SaaS: Be careful what you sign up for
There is no question that the world is moving from on-premises software to cloud-hosted, vendor-managed alternatives. Software-as-a-Service (SaaS) means that applications are professionally deployed and managed by specialists and hosted in someone else’s data center. Success stories including Salesforce.com, Microsoft Office 365 and ServiceNow are just examples of this macro trend.
When organizations move applications from on-premises to SaaS, there is a risk of losing significant capabilities. This happens because legacy software has evolved over decades to handle complex edge cases, while SaaS alternatives are relatively new and often missing key features.

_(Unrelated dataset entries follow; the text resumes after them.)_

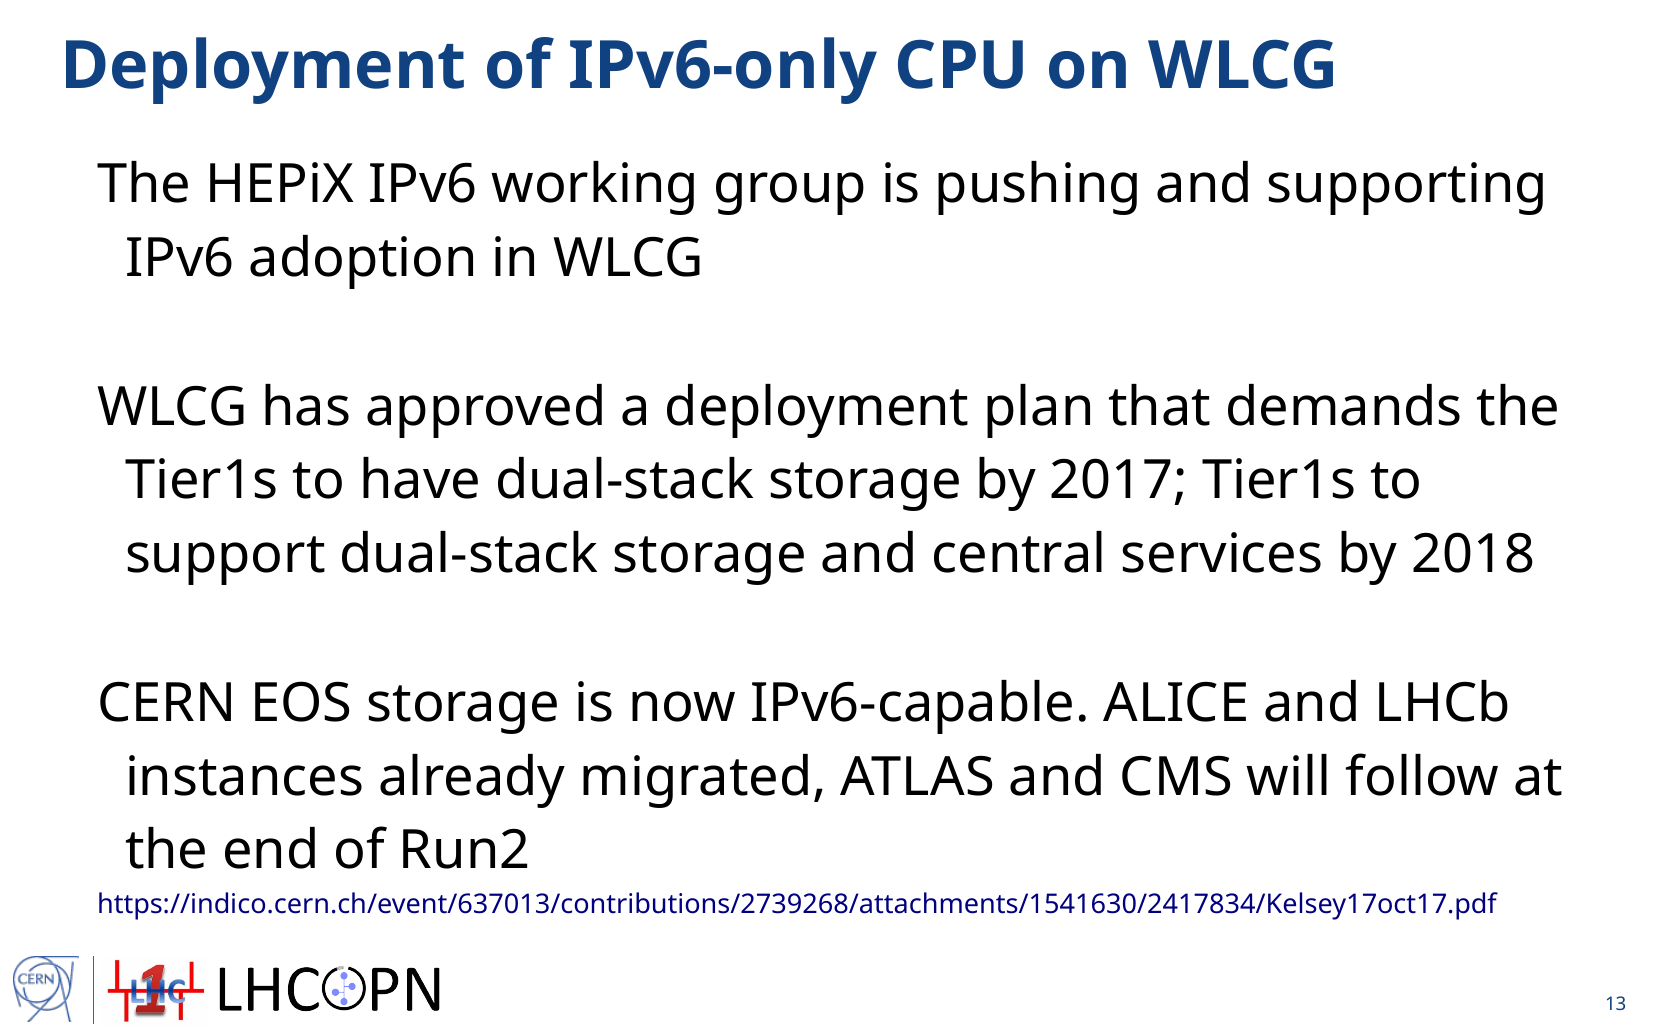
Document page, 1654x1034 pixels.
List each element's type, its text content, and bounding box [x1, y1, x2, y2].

picture [13, 956, 79, 1032]
text_box The HEPiX IPv6 working group is pushing and supporting IPv6 adoption in WLCG WLCG has approved a deployment plan that demands the Tier1s to have dual-stack storage by 2017; Tier1s to support dual-stack storage and central services by 2018 CERN EOS storage is now IPv6-capable. ALICE and LHCb instances already migrated, ATLAS and CMS will follow at the end of Run2 https://indico.cern.ch/event/637013/contributions/2739268/attachments/1541630/2417834/Kelsey17oct17.pdf [82, 137, 1638, 1034]
title Deployment of IPv6-only CPU on WLCG [60, 0, 1528, 138]
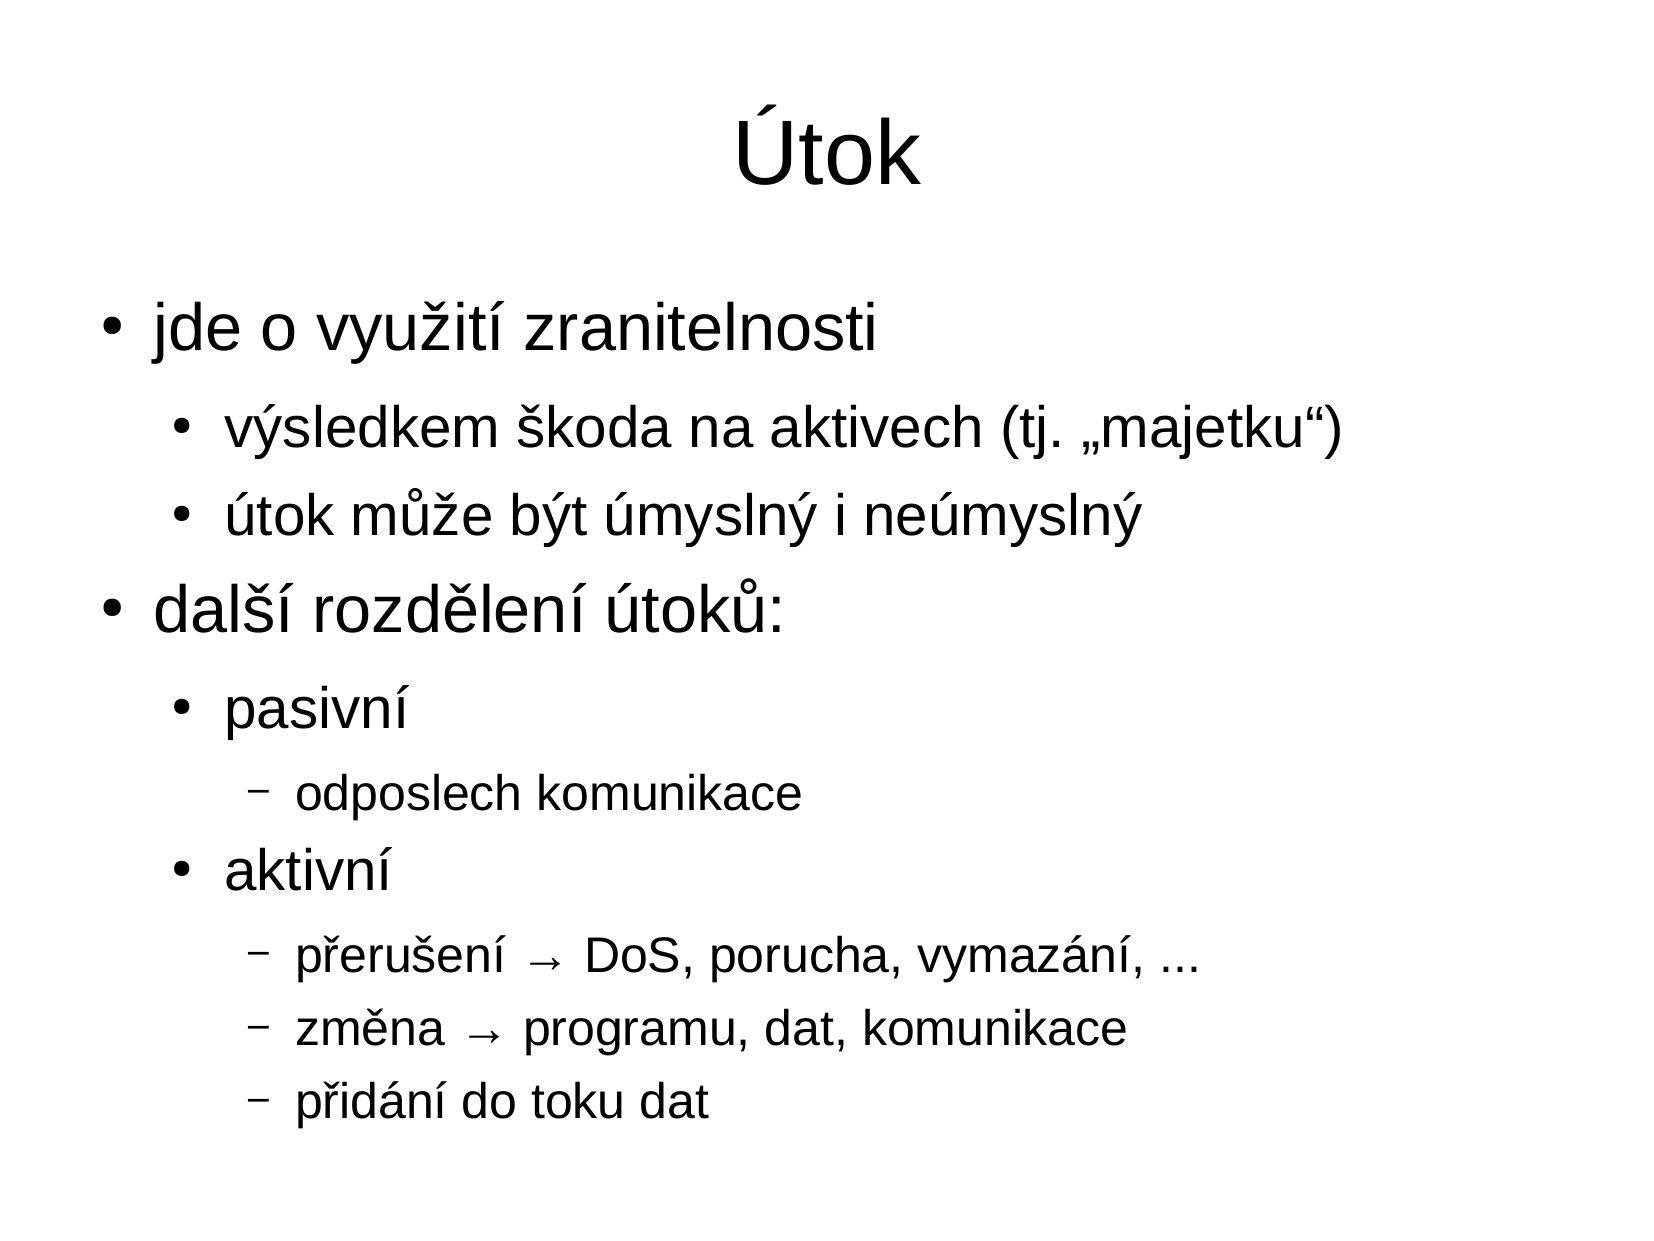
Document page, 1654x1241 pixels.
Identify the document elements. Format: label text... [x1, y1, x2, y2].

title Útok [82, 56, 1571, 250]
list jde o využití zranitelnosti výsledkem škoda na aktivech (tj. „majetku“) útok může být úmyslný i neúmyslný další rozdělení útoků: pasivní odposlech komunikace aktivní přerušení → DoS, porucha, vymazání, ... změna → programu, dat, komunikace přidání do toku dat [82, 290, 1571, 1129]
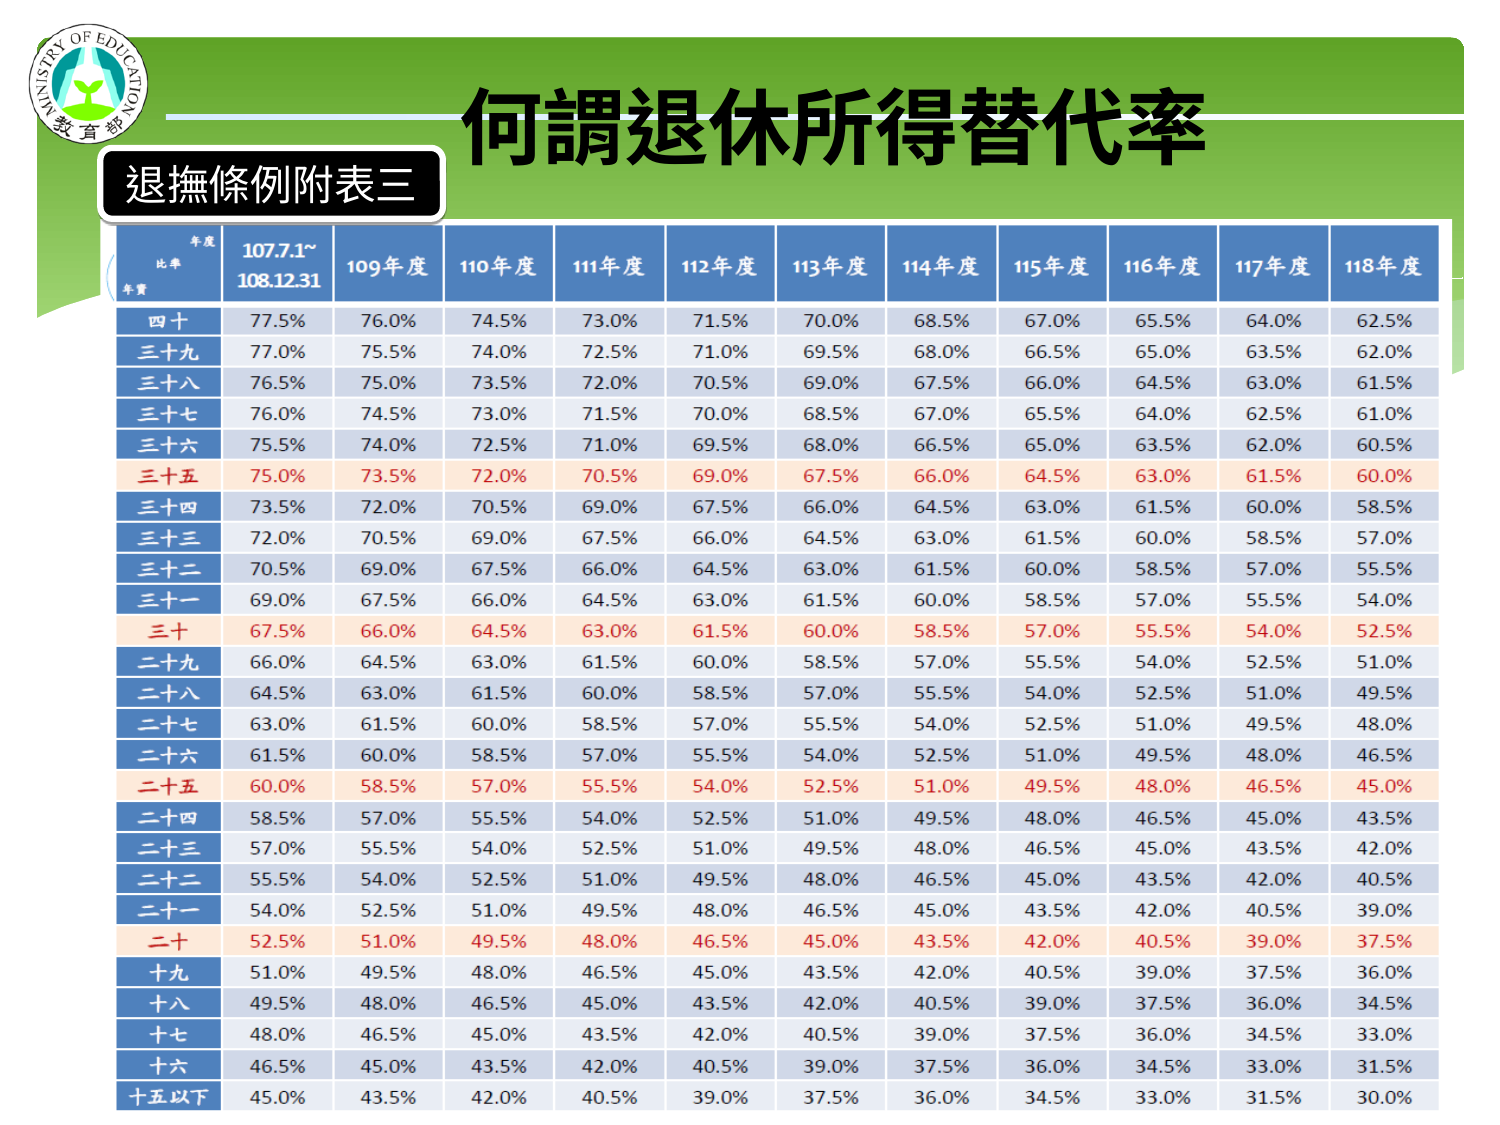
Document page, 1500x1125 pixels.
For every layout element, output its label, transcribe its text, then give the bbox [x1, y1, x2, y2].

text_box [100, 219, 1453, 1122]
picture [27, 22, 149, 145]
text_box 退撫條例附表三 [100, 147, 443, 219]
title 何謂退休所得替代率 [75, 66, 1426, 184]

This is not always the case, but seems to be quite common in the IAM segment. While solutions such as Salesforce and Office 365 are “feature complete” in the sense that they offer materially the same capabilities as on-premises alternatives, services that are branded as “Identity as a Service” (IDaaS) from Okta, Azure AD and others are much thinner, offering some combination of directory services, single sign-on (mainly via federation), basic (de)provisioning to SaaS applications and in some cases 2FA or simple account creation and deactivation.
In other words, IDaaS is often a misnomer, referring instead to single sign-on as a service (SSOaaS) plus some very limited IAM features. There is nothing wrong with these services — but calling them IDaaS is not quite truth in advertising as customers may get less than they expect.
There is no technical barrier preventing vendors from offering more feature rich IAM systems as a service. Indeed, IAMaaS is probably a better acronym than IDaaS for solutions that include connectors to manage both on-premises and SaaS applications, both automated and request/approval based access provisioning and governance features such as access reviews, approval workflows, analytics, segregation of duties policy and role based access control.
Hitachi ID, and doubtless some competitors as well, offers exactly this: full-featured IAM hosted in the cloud and managed by the software vendor.
One of the expectations that organizations bring to SaaS is shorter, less costly implementations. In practice, this has nothing to do with where the application is hosted (on-premises versus cloud) and everything to do with standardized configurations and frequent, automated version upgrades. In this regard, Hitachi ID may be unique, as we offer “Identity Express” — a set of standardized business processes for workforce IAM and for partner portal IAM, which helps both to speed up IAM implementations and provide more feature-rich joiner/mover/leaver process automation than would be possible with a custom approach to system deployment.
For those of you with a mandate to “move to the cloud,” the guidance is two-fold: (a) understand the difference between IDaaS (really SSOaaS) and IAMaaS (hosted, leased, managed IAM) and (b) focus on adopting best practices business processes, not just moving the IAM system from your data center to someone else’s.